Top of Provided material
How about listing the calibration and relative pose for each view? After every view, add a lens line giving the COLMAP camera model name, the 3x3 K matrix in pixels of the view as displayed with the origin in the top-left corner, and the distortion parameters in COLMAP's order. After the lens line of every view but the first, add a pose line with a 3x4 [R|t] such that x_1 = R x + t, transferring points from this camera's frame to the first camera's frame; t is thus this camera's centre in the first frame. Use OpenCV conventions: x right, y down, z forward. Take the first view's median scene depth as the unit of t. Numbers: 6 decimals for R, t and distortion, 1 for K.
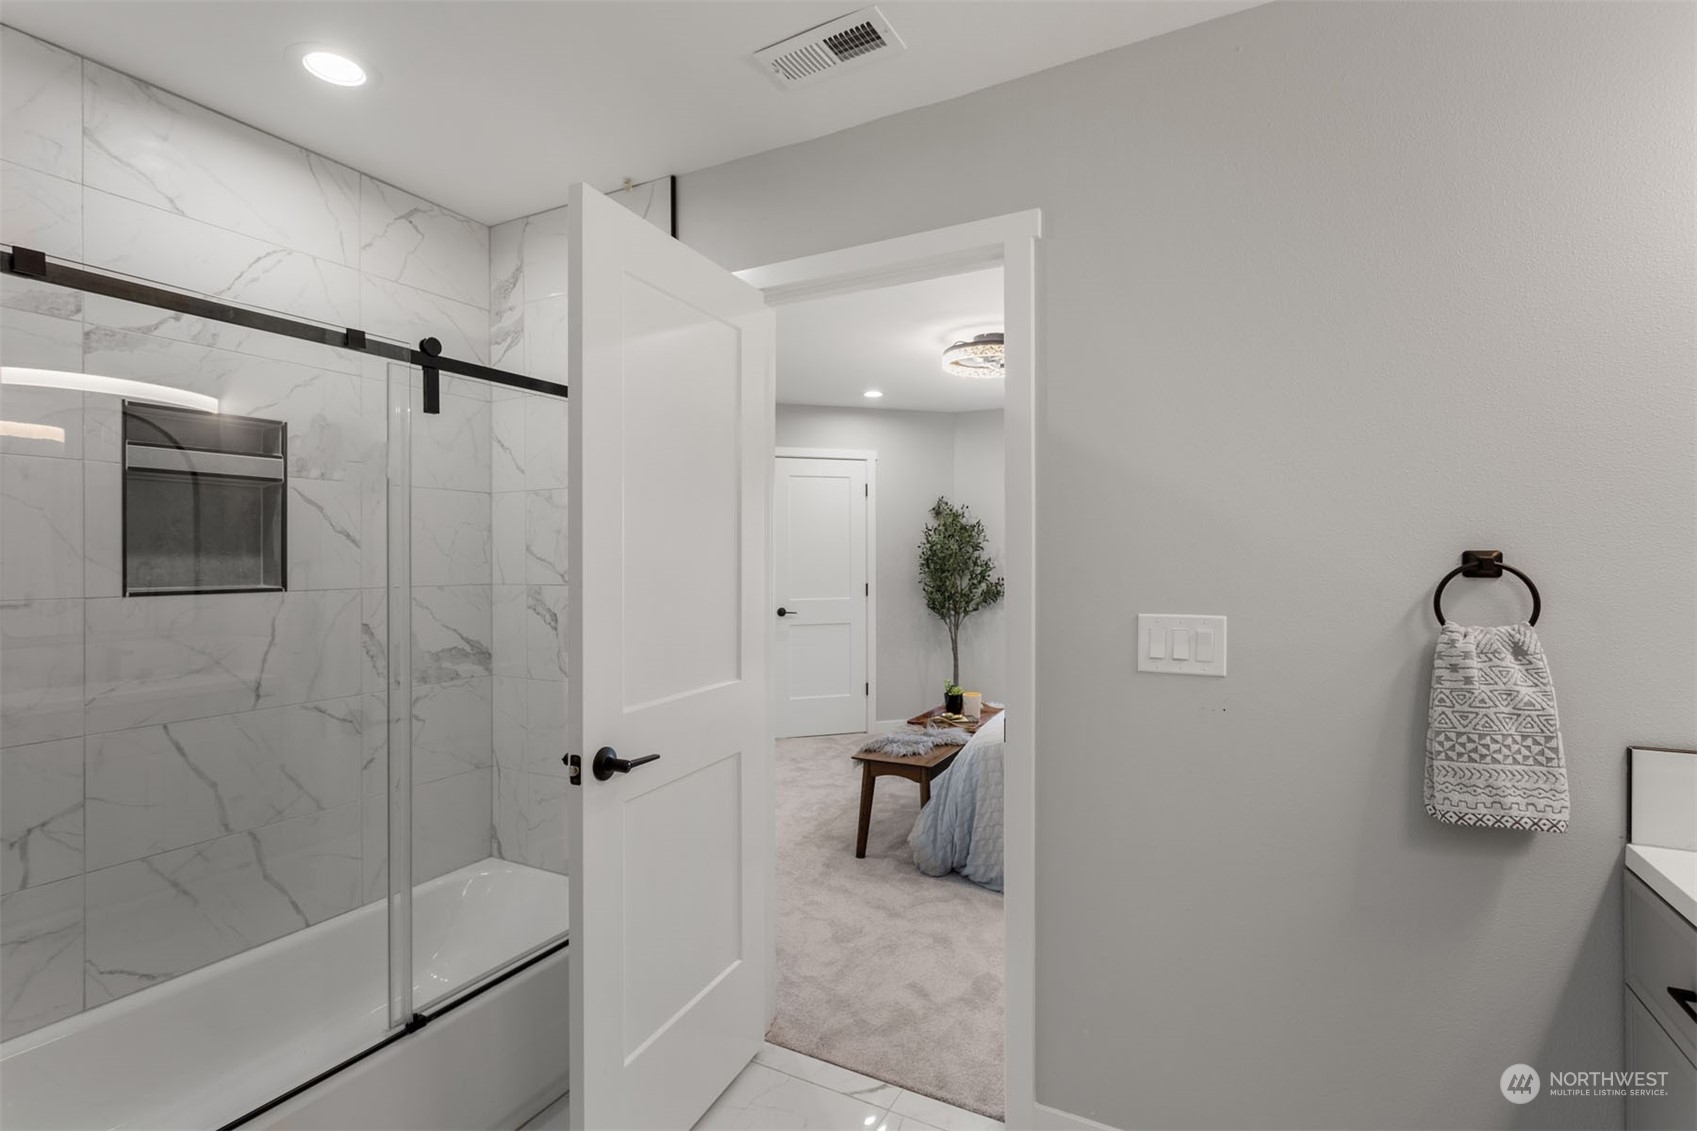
lens RADIAL K [[794.4, 0, 852.9], [0, 794.4, 563.5], [0, 0, 1]] dist [-0.000242, 0.000107]
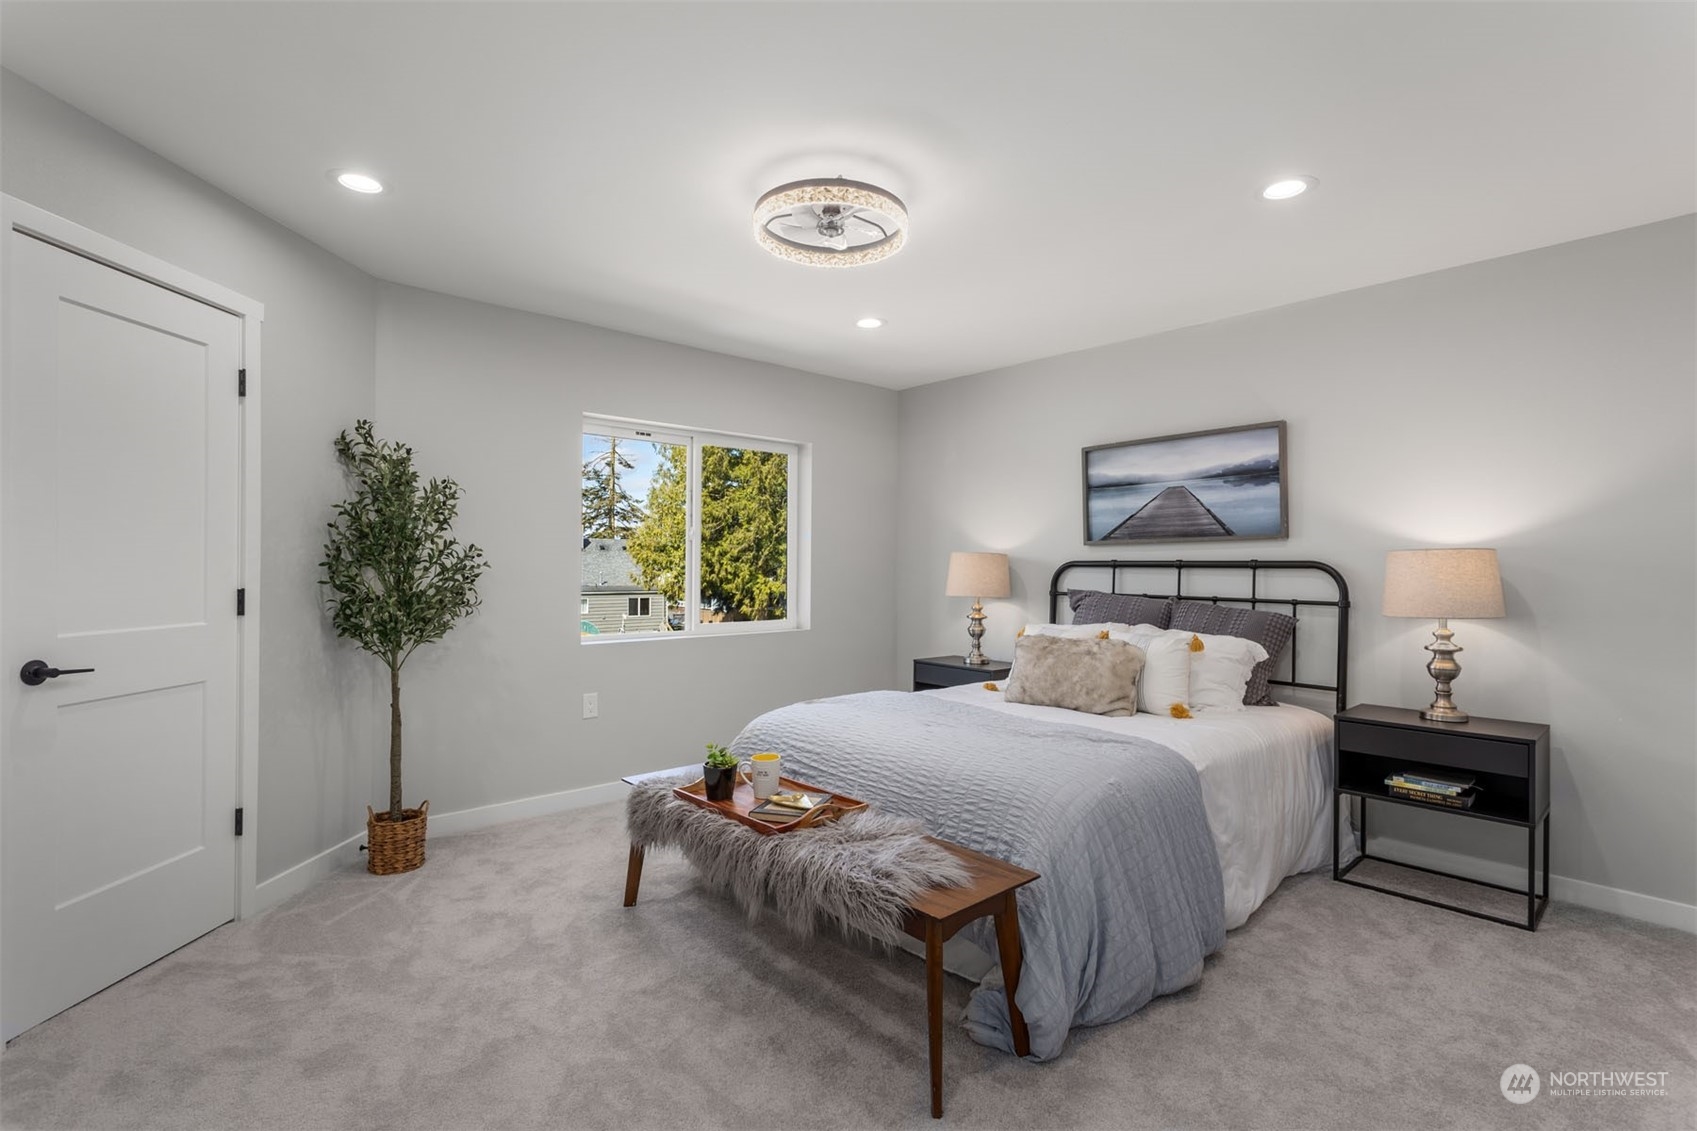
lens RADIAL K [[794.4, 0, 852.9], [0, 794.4, 563.5], [0, 0, 1]] dist [-0.000242, 0.000107]
pose [[0.339320, 0.007280, 0.940643, -0.295433], [-0.006006, 0.999966, -0.005573, 0.011320], [-0.940652, -0.003759, 0.339352, 0.522610]]
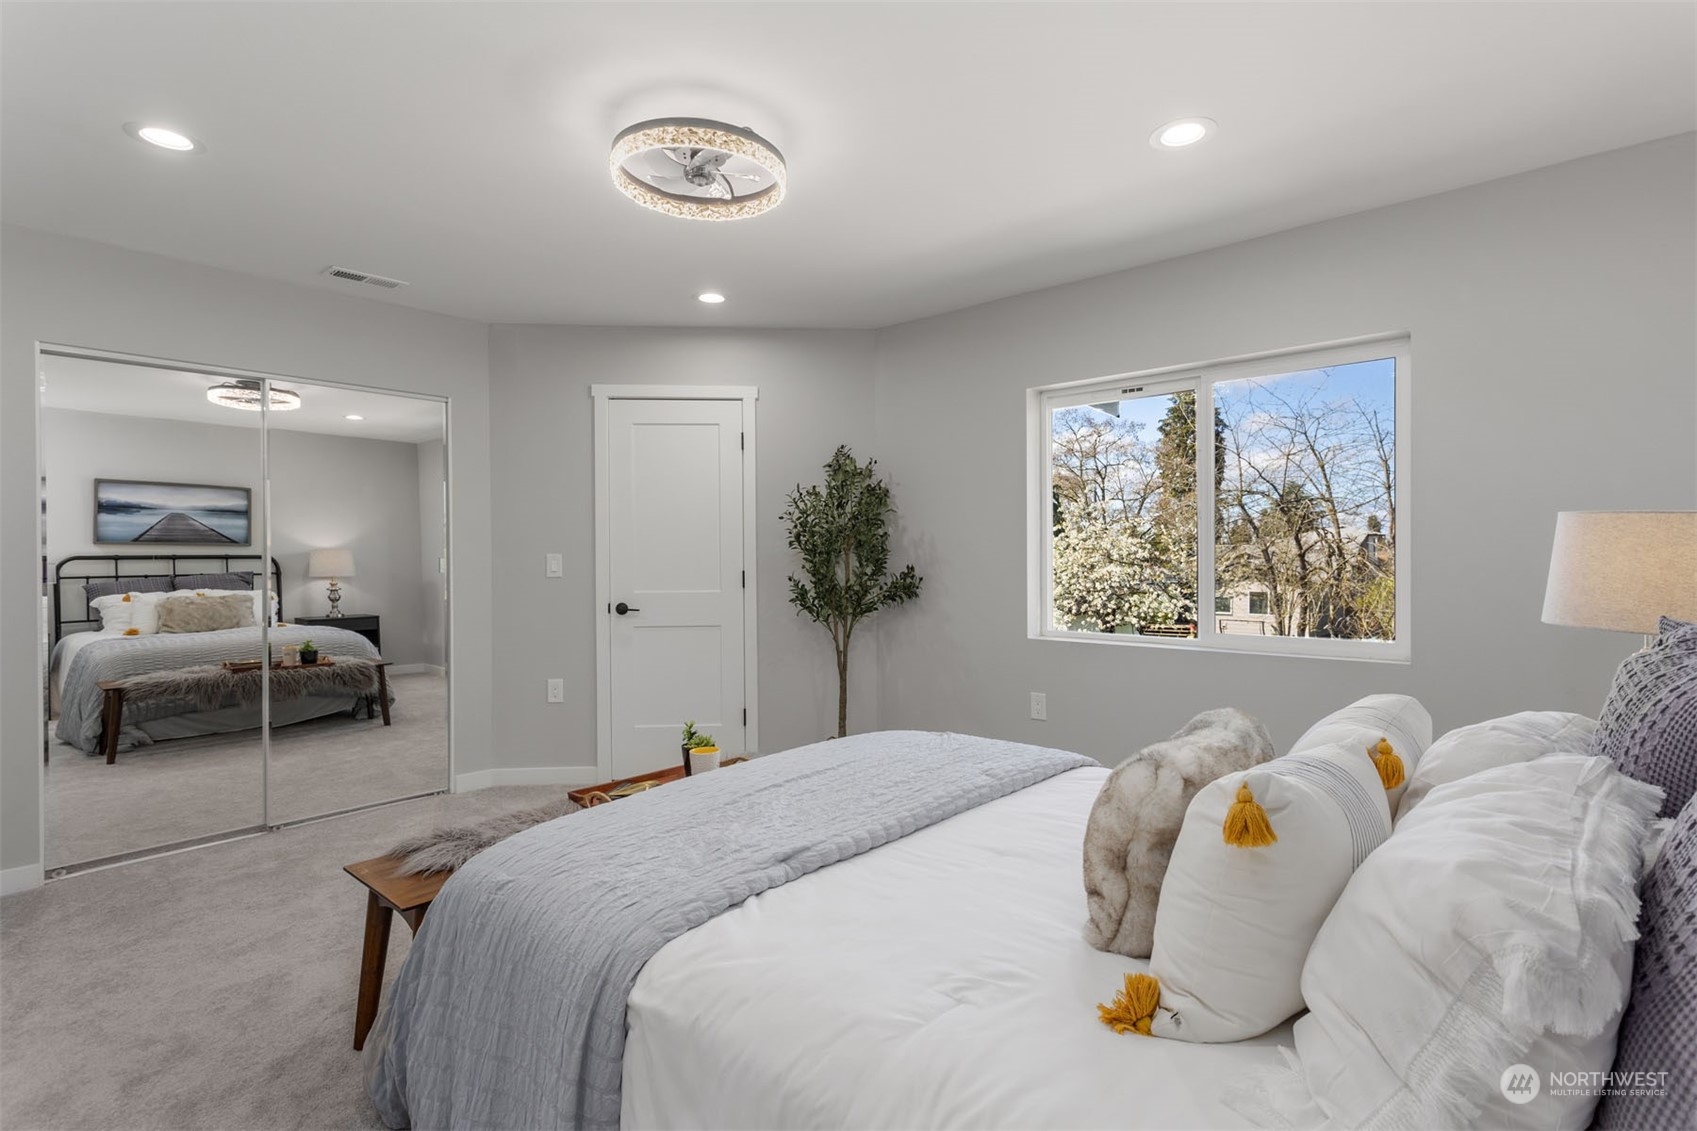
lens RADIAL K [[821.1, 0, 803.8], [0, 821.1, 561.7], [0, 0, 1]] dist [0.000154, -0.000011]
pose [[0.967033, 0.001264, -0.254646, 0.264362], [0.001629, 0.999936, 0.011152, 0.008439], [0.254644, -0.011199, 0.966970, 0.296414]]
Bottom of Provided material
What is being asked:
Output the part of the entries that opens at their first line and closes with the line containing "dist [0.000154, -0.000011]" as a numbered list, including both ends and leaving out blank lines and the pictures.

Exercise solution:
1. How about listing the calibration and relative pose for each view? After every view, add a lens line giving the COLMAP camera model name, the 3x3 K matrix in pixels of the view as displayed with the origin in the top-left corner, and the distortion parameters in COLMAP's order. After the lens line of every view but the first, add a pose line with a 3x4 [R|t] such that x_1 = R x + t, transferring points from this camera's frame to the first camera's frame; t is thus this camera's centre in the first frame. Use OpenCV conventions: x right, y down, z forward. Take the first view's median scene depth as the unit of t. Numbers: 6 decimals for R, t and distortion, 1 for K.
2. lens RADIAL K [[794.4, 0, 852.9], [0, 794.4, 563.5], [0, 0, 1]] dist [-0.000242, 0.000107]
3. lens RADIAL K [[794.4, 0, 852.9], [0, 794.4, 563.5], [0, 0, 1]] dist [-0.000242, 0.000107]
4. pose [[0.339320, 0.007280, 0.940643, -0.295433], [-0.006006, 0.999966, -0.005573, 0.011320], [-0.940652, -0.003759, 0.339352, 0.522610]]
5. lens RADIAL K [[821.1, 0, 803.8], [0, 821.1, 561.7], [0, 0, 1]] dist [0.000154, -0.000011]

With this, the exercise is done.